Work on the Tajik section of the line has begun, according to local press reports. However, in 2017, Uzbekistan said it was suspending construction of its section, and has yet to resume work. It also appears that Kyrgyzstan, which postponed the start of construction on its section in late 2019, has yet to begin work.

It has been claimed that one of the main reasons for Line D’s travails is that China wanted to delay receiving additional Central Asian gas. While firm evidence for this claim is lacking, there is no question that China is currently seeking to cut back or defer its existing commitments.

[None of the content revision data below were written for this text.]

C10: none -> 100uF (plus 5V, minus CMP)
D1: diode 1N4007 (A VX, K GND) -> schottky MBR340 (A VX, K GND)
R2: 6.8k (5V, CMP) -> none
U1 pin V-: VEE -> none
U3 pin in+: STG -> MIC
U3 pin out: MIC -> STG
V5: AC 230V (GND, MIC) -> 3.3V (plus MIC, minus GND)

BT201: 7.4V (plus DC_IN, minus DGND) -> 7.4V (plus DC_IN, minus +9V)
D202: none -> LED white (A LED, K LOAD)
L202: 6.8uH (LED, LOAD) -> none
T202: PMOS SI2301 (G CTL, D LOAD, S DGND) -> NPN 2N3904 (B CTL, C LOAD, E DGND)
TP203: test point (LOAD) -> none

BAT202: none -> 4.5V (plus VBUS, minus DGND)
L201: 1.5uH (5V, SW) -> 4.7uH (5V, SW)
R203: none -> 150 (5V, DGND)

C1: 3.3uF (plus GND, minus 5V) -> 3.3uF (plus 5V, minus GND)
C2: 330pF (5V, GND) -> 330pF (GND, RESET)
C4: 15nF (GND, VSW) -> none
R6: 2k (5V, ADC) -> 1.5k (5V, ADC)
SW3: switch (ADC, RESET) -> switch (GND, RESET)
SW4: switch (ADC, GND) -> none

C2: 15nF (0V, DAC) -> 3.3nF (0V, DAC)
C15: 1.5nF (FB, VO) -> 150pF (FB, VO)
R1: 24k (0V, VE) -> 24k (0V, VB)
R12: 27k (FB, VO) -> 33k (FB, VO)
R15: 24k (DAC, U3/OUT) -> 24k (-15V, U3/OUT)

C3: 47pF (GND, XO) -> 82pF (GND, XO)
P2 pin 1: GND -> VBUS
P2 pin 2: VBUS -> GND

On March 5, China’s biggest single gas importer, PetroChina, issued force majeure notices to its suppliers. Unusually mild winter weather combined with the impact of the Covid-19 outbreak on economic activity had left the listed subsidiary of the state-run China National Petroleum Corporation with overflowing stocks, and a cliff edge approaching in the form of the end of the winter heating season.

PetroChina’s move followed CNOOC’s declaration of force majeure on February 6. However, whereas CNOOC declared force majeure on purchases from three LNG suppliers, PetroChina -- which sources two-fifths of its gas requirements from imports -- sent notices to only one LNG supplier, but all its suppliers of piped gas.

This is not surprising since over two-thirds of PetroChina’s imports are delivered by pipeline. These include a small amount from Myanmar and will in future include gas from the newly-commissioned Power of Siberia-1 pipeline. But most is delivered through the China-Central Asia Gas Pipeline System, which supplied 47.9bn m3 in 2019.

Few recipients of the force majeure notices were prepared to comment. However, Kazakh gas exporter KazTransGas, which had planned to supply 10bn m3 of gas to China this year, said on March 6 that it was discussing future supplies with PetroChina.

Ashgabat’s quandary

None of this suggests that contracted Central Asian exports will not resume once the pandemic ends, nor that Line D will not proceed in the medium term. However, PetroChina’s move has highlighted Turkmenistan’s considerable reliance on China, and is likely to result in the urgent pursuit of sales elsewhere.

With trans-Caspian sales to Europe looking increasingly unlikely, at least in the medium term, and sales to both Russia and Iran increasingly unattractive, that means pressing for sales to South Asia through TAPI. The project may not be done quickly, but the pressure to implement it has ratcheted up several notches.

For LNG suppliers to the burgeoning South Asian market, competition from Central Asian piped gas sales could thus be one of the main long-term consequences of the Covid-19 outbreak.